On the Origin of Mitosing Cells
Your cells' power plants were once free-living bacteria — swallowed, kept, and never let go.
The mitochondria powering your every heartbeat were, two billion years ago, free-living bacteria — and one day one of them moved in for good.
A cell inside a cell
Every complex living thing — you, an oak tree, a mushroom — is built from cells, and inside each of those cells live even smaller parts that were once independent bacteria. The mitochondrion, the tiny battery that turns your food and the air you breathe into usable energy, was one of them. So was the chloroplast, the green machine that lets a leaf eat sunlight.
The idea is that a big cell once swallowed a small bacterium and, instead of digesting it, kept it alive as a lodger. Over time the two became inseparable — one body, two genomes. Lynn Margulis argued that the most important cells on Earth are not single creatures at all, but old partnerships that never broke up.
The idea nobody wanted
When Lynn Sagan — she published under her married name before becoming known as Lynn Margulis — wrote this up in the mid-1960s, the notion sounded absurd to most biologists. An old, ridiculed idea, it was. She submitted the paper and, by her account, watched it bounce off about fifteen journals before the Journal of Theoretical Biology finally ran it in 1967.
Then it was mostly ignored — for nearly a decade. What rescued it was not rhetoric but evidence: once biologists could read DNA, they found that mitochondria and chloroplasts carry their own, and that it looks unmistakably bacterial. The heretic had been right.
Why it matters
Darwin had taught that new forms arise slowly, by small inherited changes sifted by survival. Margulis added a second, faster route to novelty: merger. Sometimes evolution does not tinker — it combines, fusing two whole organisms, and two whole genomes, into one. Without that single ancient merger there would be no animals, no plants, no fungi — no large life of any kind, because none of it could have harnessed oxygen the way mitochondria do.
The tenant who became family
Picture two companies that merge so completely they share one building, one payroll, one front door — yet each still keeps its own small filing cabinet of private records.

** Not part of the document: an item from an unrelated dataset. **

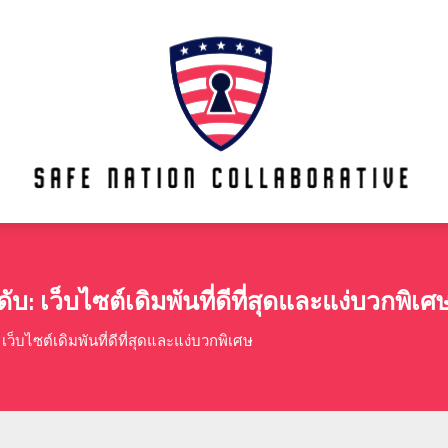
บ: เว็บไซต์เดิมพันที่ดีที่สุดและแง่บวกพิเศ
ว็บไซต์เดิมพันที่ดีที่สุดและแง่บวกพิเศษ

The host cell is the building; the mitochondrion is the firm that moved in and stayed; and that little filing cabinet is the organelle's own DNA, the last proof that it once ran its own affairs. After a couple of billion years of living together, neither could survive being evicted.
Where it sits
Darwin (1859) gave life a single branching tree and a slow engine, natural selection; Avery and then Watson & Crick (1953) showed that heredity is written in DNA. Margulis added the twist that some of the branches on that tree did not just split — they grew back together and fused. Read alongside the Darwin and Watson–Crick entries in this Library, her paper completes a picture in which life advances both by dividing and, now and then, by joining.
A theory of the origin of eukaryotic cells (“higher” cells which divide by classical mitosis) is presented. By hypothesis, three fundamental organelles: the mitochondria, the photosynthetic plastids and the (9+2) basal bodies of flagella were themselves once free-living (prokaryotic) cells.
Classical mitosis evolved in protozoan-type cells millions of years after the evolution of photosynthesis.